Task item:
What is needed is a copy of each line in the listing below that contains "bottom".

Records provided:

++++++++++++++++++++

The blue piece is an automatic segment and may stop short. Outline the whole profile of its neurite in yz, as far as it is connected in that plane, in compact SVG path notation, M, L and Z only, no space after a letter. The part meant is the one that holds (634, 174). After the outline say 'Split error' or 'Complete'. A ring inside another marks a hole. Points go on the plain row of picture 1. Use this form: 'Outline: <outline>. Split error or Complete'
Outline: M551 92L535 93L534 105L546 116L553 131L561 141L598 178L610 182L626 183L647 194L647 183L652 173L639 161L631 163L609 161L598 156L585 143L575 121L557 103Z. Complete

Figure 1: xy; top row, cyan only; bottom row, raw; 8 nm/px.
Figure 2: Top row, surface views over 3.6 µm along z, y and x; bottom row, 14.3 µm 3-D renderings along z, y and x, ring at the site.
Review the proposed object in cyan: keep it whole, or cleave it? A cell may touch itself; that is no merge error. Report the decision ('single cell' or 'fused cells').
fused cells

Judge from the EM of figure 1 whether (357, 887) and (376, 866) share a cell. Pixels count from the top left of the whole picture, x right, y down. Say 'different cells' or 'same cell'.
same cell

++++++++++++++++++++

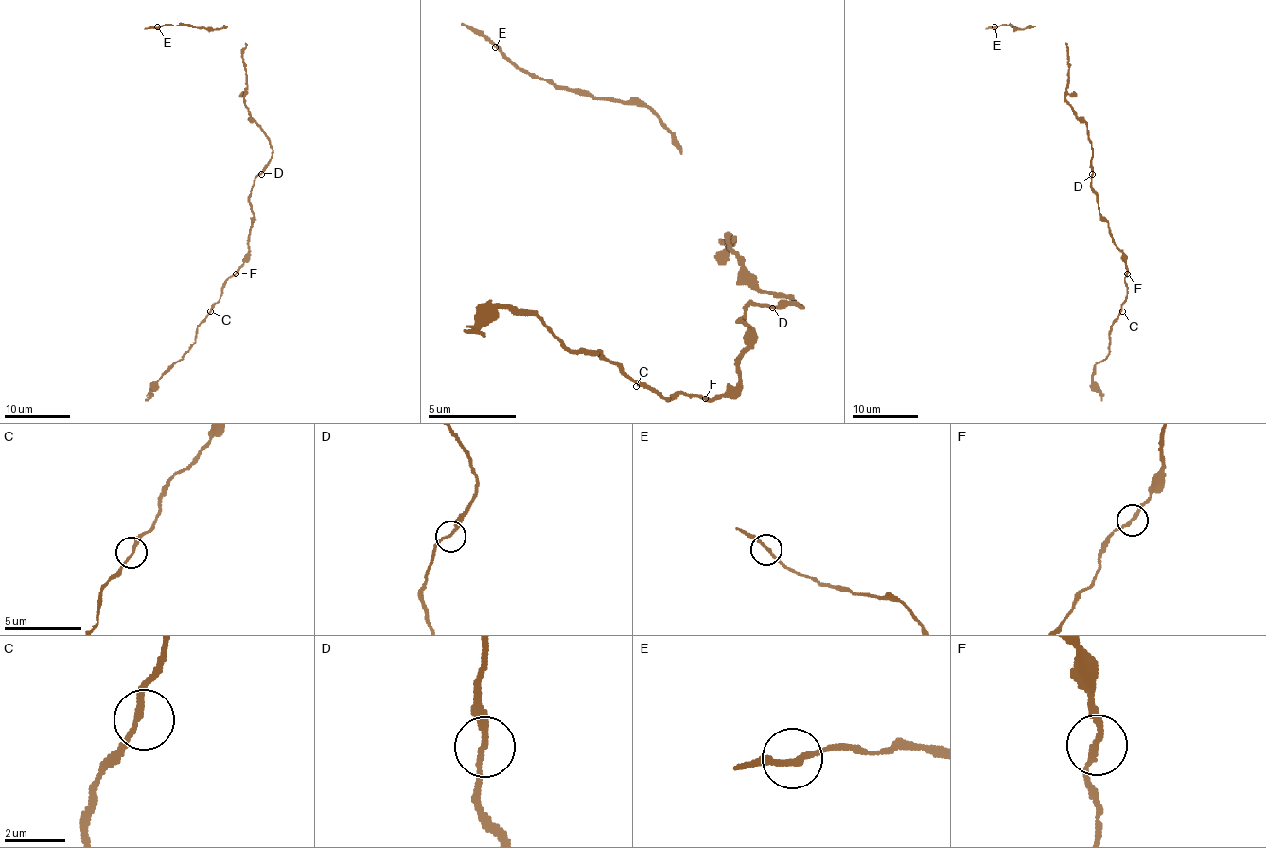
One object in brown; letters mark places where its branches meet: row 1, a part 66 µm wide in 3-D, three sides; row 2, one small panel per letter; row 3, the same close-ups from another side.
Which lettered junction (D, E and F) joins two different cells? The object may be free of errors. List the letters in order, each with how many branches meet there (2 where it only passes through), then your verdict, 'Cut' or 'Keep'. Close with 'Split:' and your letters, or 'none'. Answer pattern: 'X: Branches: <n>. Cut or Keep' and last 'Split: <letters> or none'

++++++++++++++++++++

Response to this task:
Figure 1: xy; top row, cyan only; bottom row, raw; 8 nm/px.
Figure 2: Top row, surface views over 3.6 µm along z, y and x; bottom row, 14.3 µm 3-D renderings along z, y and x, ring at the site.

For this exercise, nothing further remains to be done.